Create a minimal Kedro project¶

This documentation aims to explain the essential components of a minimal Kedro project. While most users typically start with a project template or adapt an existing Python project, this guide begins with a blank project and gradually introduces the necessary elements. This will help you understand the core concepts and how to customise them to suit your specific needs.

Essential components of a Kedro project¶

Kedro is a Python framework designed for creating reproducible data engineering and data science code. A typical Kedro project consists of two parts, the mandatory structure and the opinionated project structure.

1. Recommended structure¶

Kedro projects follow a specific directory structure that promotes best practices for collaboration and maintenance. The default structure includes:

Directory/File	Description
`conf/`	Contains configuration files such as `catalog.yml` and `parameters.yml`.
`data/`	Local project data, typically not committed to version control.
`docs/`	Project documentation files.
`notebooks/`	Jupyter notebooks for experimentation and prototyping.
`src/`	Source code for the project, including pipelines and nodes.
`README.md`	Project overview and instructions.
`pyproject.toml`	Metadata about the project, including dependencies.
`.gitignore`	Specifies files and directories to be ignored by Git.

2. Mandatory files¶

For a project to be recognised as a Kedro project and support running kedro run, it must contain three essential files: - pyproject.toml: Defines the python project - settings.py: Defines project settings, including library component registration. - pipeline_registry.py: Registers the project's pipelines.

If you want to see some examples of these files, you can either create a project with kedro new or check out the project template on GitHub

`pyproject.toml`¶

The pyproject.toml file is a crucial component of a Kedro project that serves as the standard way to store build metadata and tool settings for Python projects. It defines the project's configuration and ensures proper integration with various tools and libraries.

In particular, Kedro requires the [tool.kedro] section in pyproject.toml. This describes the project metadata in the project.

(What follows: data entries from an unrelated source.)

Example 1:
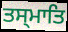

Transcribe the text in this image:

ਤਸ੍ਮਾਤਿ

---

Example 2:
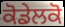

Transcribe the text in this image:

ਕੋਡੇਲਕੋ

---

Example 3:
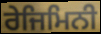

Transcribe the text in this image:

ਰੇਜਿਮਿਨੀ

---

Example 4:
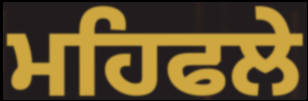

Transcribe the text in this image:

ਮਹਿਫਲੇ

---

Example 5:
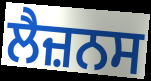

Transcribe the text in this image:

ਲੈਜ਼ਨਸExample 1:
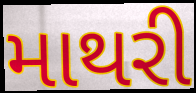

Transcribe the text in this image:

માથરી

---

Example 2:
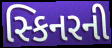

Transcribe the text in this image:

સ્કિનરની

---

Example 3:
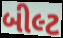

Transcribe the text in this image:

બીલ્ટ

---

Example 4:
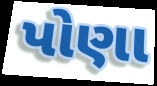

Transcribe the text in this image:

પોણા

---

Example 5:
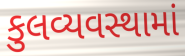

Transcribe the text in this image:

કુલવ્યવસ્થામાં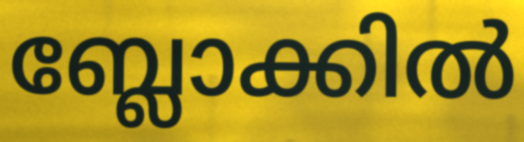
ബ്ലോക്കിൽ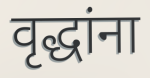
वृद्धांनाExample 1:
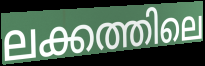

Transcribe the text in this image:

ലക്കത്തിലെ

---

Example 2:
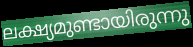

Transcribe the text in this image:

ലക്ഷ്യമുണ്ടായിരുന്നു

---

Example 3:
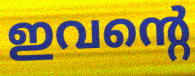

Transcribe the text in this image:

ഇവന്റെ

Typically, it looks like this:

[tool.kedro]
package_name = "package_name"
project_name = "project_name"
kedro_init_version = "kedro_version"
tools = ""
example_pipeline = "False"
source_dir = "src"

This informs Kedro where to look for the source code, settings.py and pipeline_registry.py are.

`settings.py`¶

The settings.py file is an important configuration file in a Kedro project that allows you to define various settings and hooks for your project. Here’s a breakdown of its purpose and functionality: - Project Settings: This file is where you can configure project-wide settings, such as defining the logging level, setting environment variables, or specifying paths for data and outputs. - Hooks Registration: You can register custom hooks in settings.py, which are functions that can be executed at specific points in the Kedro pipeline lifecycle (for example, before or after a node runs). This is useful for adding additional functionality, such as logging or monitoring. - Integration with Plugins: If you are using Kedro plugins, settings.py can also be utilised to configure them appropriately.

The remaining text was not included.